Confiaba en que su hermano terminaría por solucionar el asunto como hacía siempre. No había enredo que Claudio Soler no deshiciese con sus ademanes diplomáticos, su aire de seguridad en sí mismo y esa despreocupación con que la que se manejaba. A su lado, parecía la vida una larga broma, un viaje intrascendente al que no había que dar demasiada importancia. Nada le asustaba y de todo se reía. Trataba a su hermano menor con alegre condescendencia, como si fuese uno más de sus hijos. Y casi se diría que aquel episodio ruso no le estaba resultando fastidioso, sino un caso de lo más interesante.
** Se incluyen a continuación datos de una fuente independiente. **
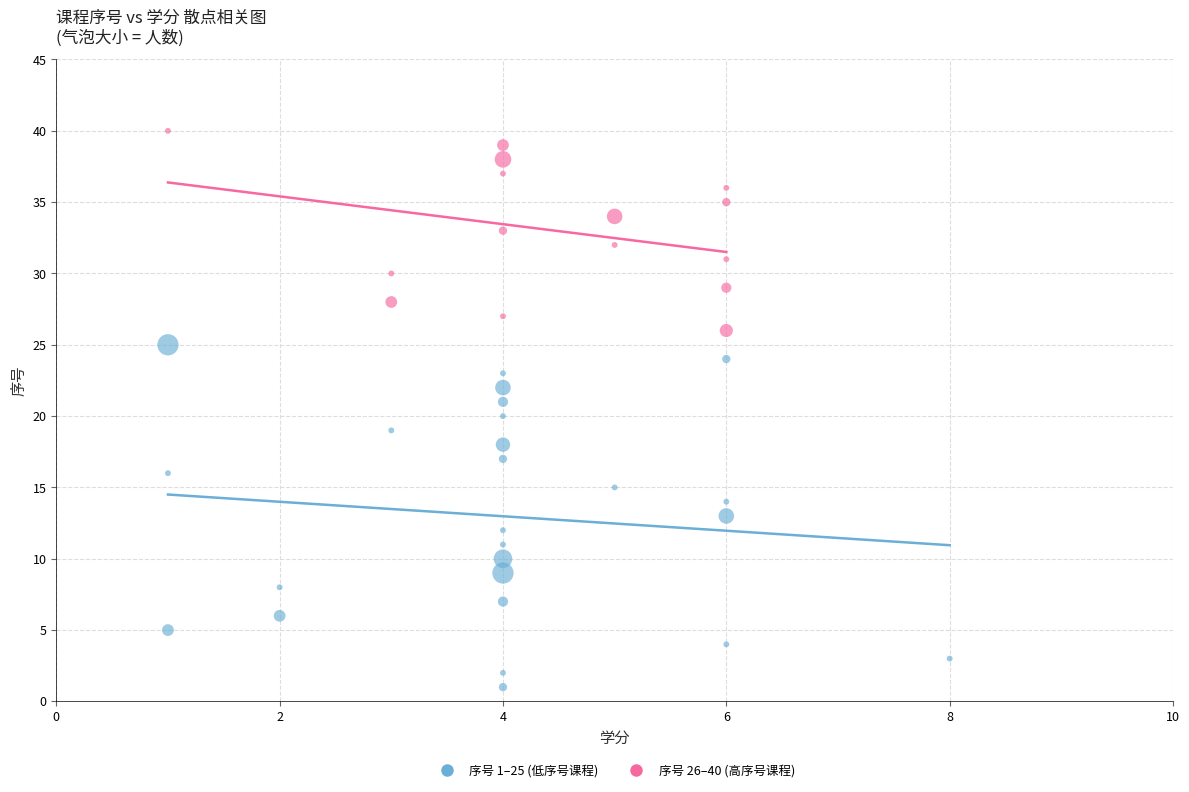

Which series contains the highest Y value?

序号 26–40 (高序号课程)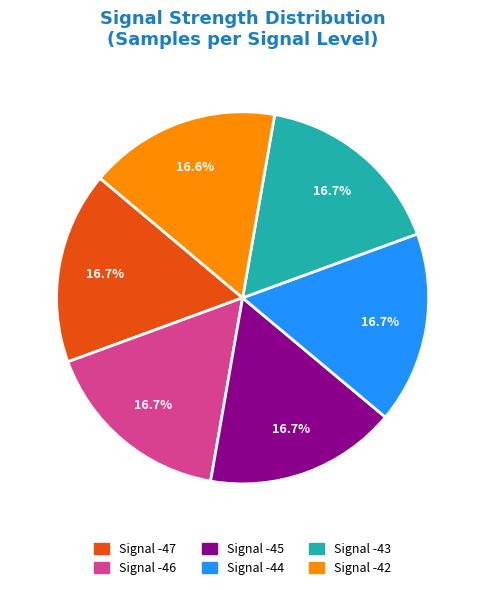

Is there a majority slice in this chart?

No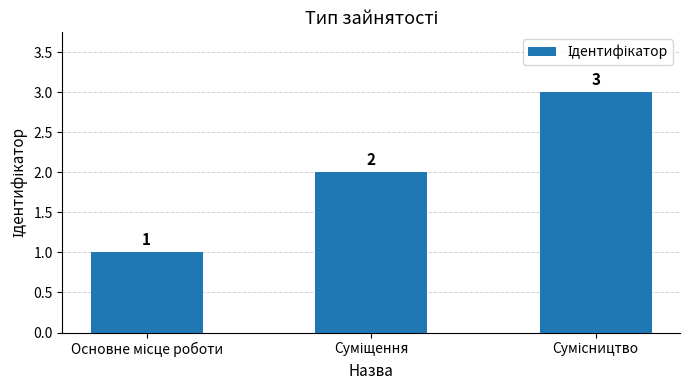

What is the minimum value shown in the chart?

1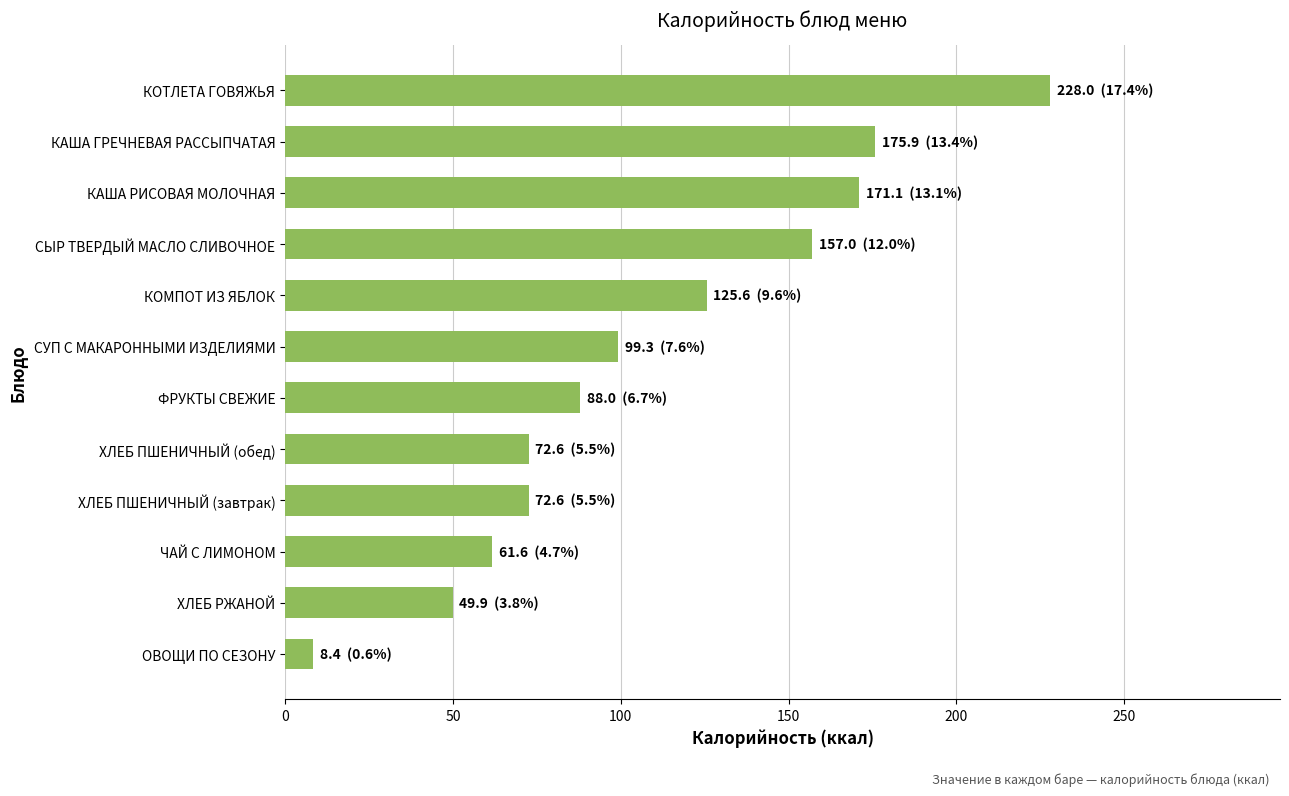

Count the number of data series in this chart.

1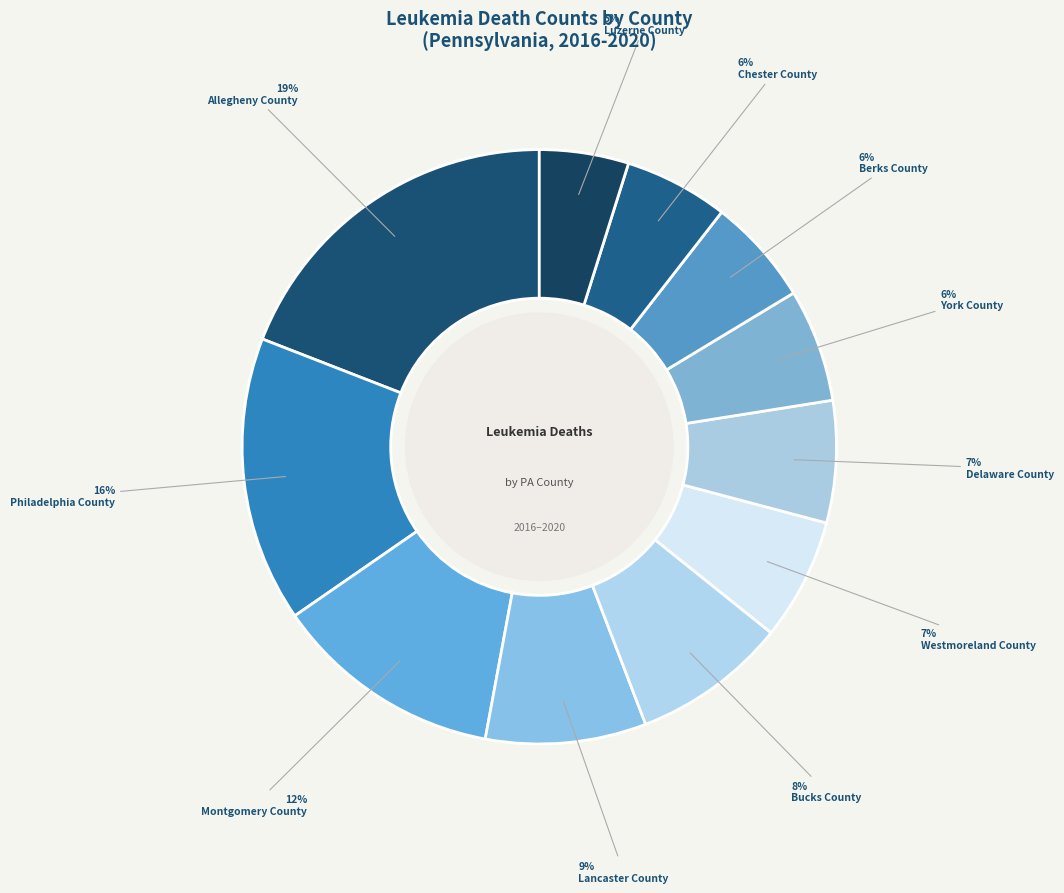

How many slices are in this pie chart?

11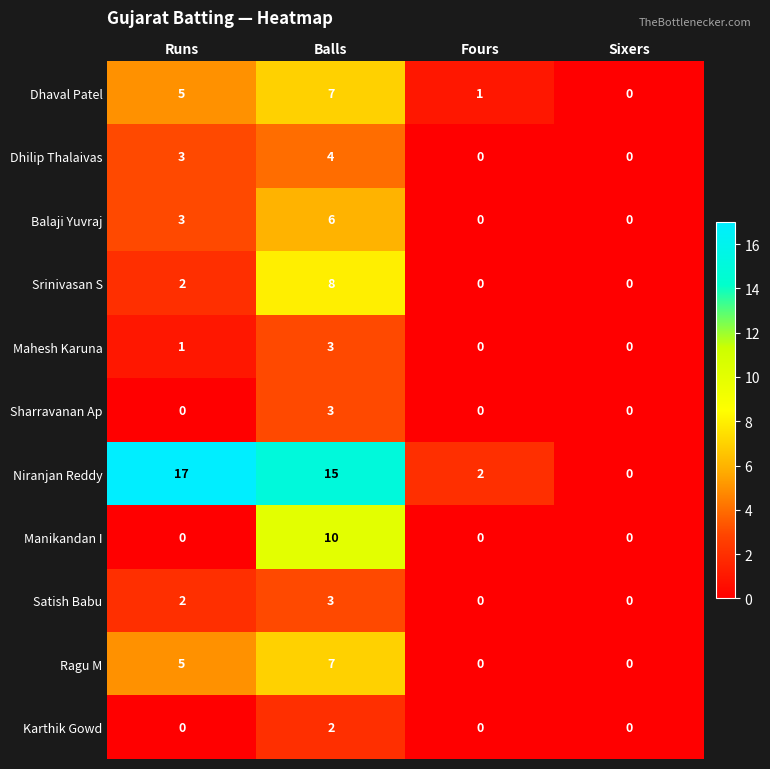

Which series has the largest total across all categories?

Niranjan Reddy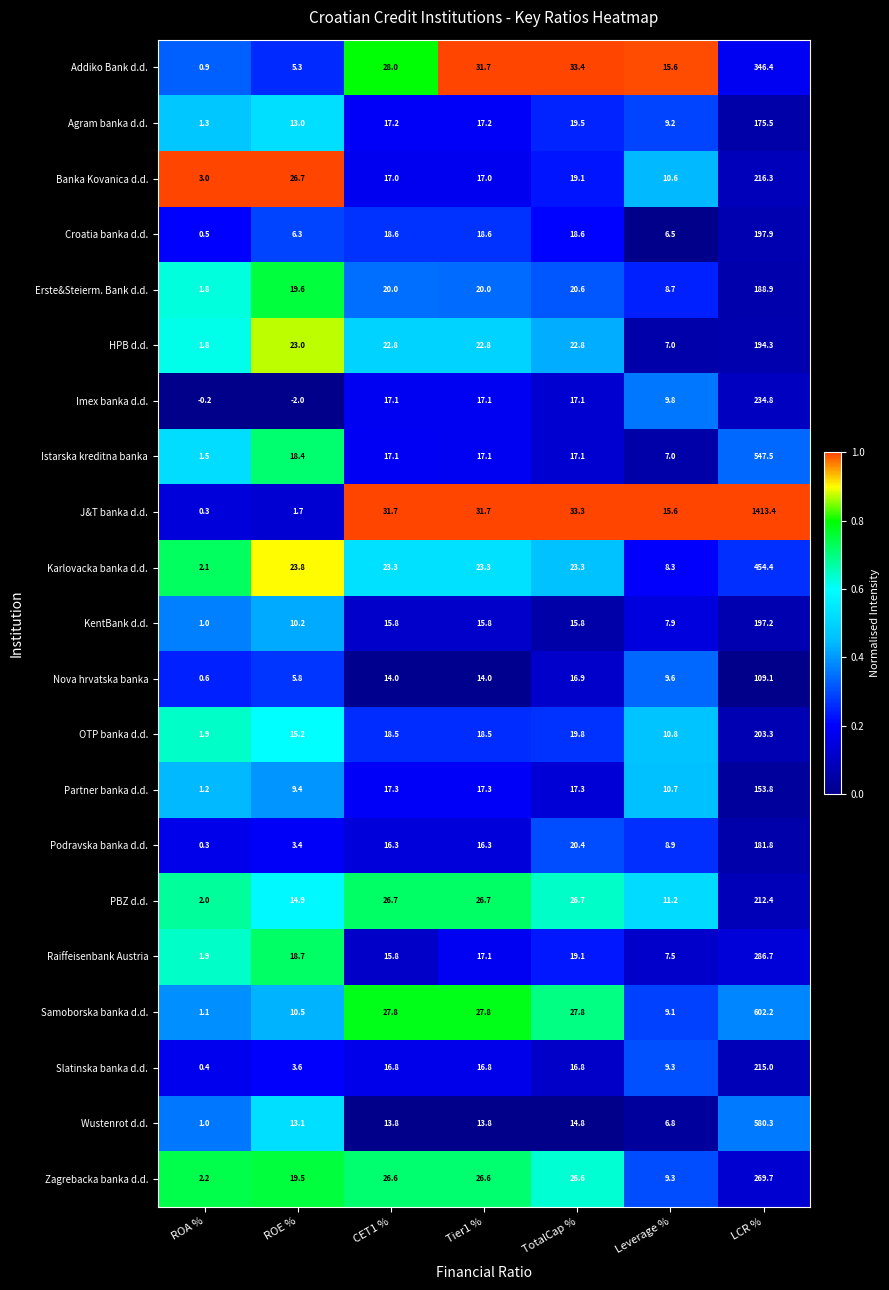

What is the sum of all Raiffeisenbank Austria values?

366.8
Cada vez que hacía una nueva llamada a la capital, reunía a la familia en el vestíbulo, descolgaba el auricular lentamente, le daba unos toquecitos, alzaba las cejas, y luego marcaba el número y se apoyaba en la pared con las piernas cruzadas.

─Buenas tardes, llamo por el caso ruso... si fueran tan amables... Claudio Soler... sí, eso es, un samovar del mismo Nicolás II... es un regalo ¿comprende?... no, no ha llegado, llevamos semanas esperando.... ajajá... muchas gracias, caballero, y disculpe las molestias ─y tras colgar el aparato, achuchaba a su hermano por los hombros─. Estamos cerca, hermano ─le decía y agregaba risueño─. ¿Qué pensarán que hay dentro? ¿la cabeza de Stalin?

Ángela asistía sorprendida a aquel ambiente disparatado. ¿Cómo sería tener una familia así? Quizá algún día ella pudiese tener algo parecido, cuando fuese mayor. Porque, aunque en Can Estrada la trataban con amabilidad, no dejaba de ser una recogida, un apéndice fácilmente reemplazable.

Después de la consabida llamada la familia se dispersó cada cual a sus asuntos. Ella y Louisa salieron a vagabundear por el jardín, aprovechando el buen tiempo. Pasaron por una especie de pequeña plazoleta de losas de piedra blanca, que Ángela nunca había visto. En el centro había una fuente seca, de bordes ennegrecidos y mohosos, y en los extremos dos bancos, también de piedra, y sin respaldo. En uno de ellos estaba sentada una señora de cierta edad, de cabello recogido y abundante, blanco en su totalidad. Llevaba un suave jersey de cuello alto y unos pantalones sueltos, y no parecía hacer nada en particular, solo mirar hacia los arboles con una mano bajo la barbilla, como si se aguantara la cabeza.

─No te pares, haremos como si no la viéramos, aunque nos llame ─le dijo Louisa empujándola hacia delante.

Pero la señora las vio y llamó a Louisa en un tono seco y bajo.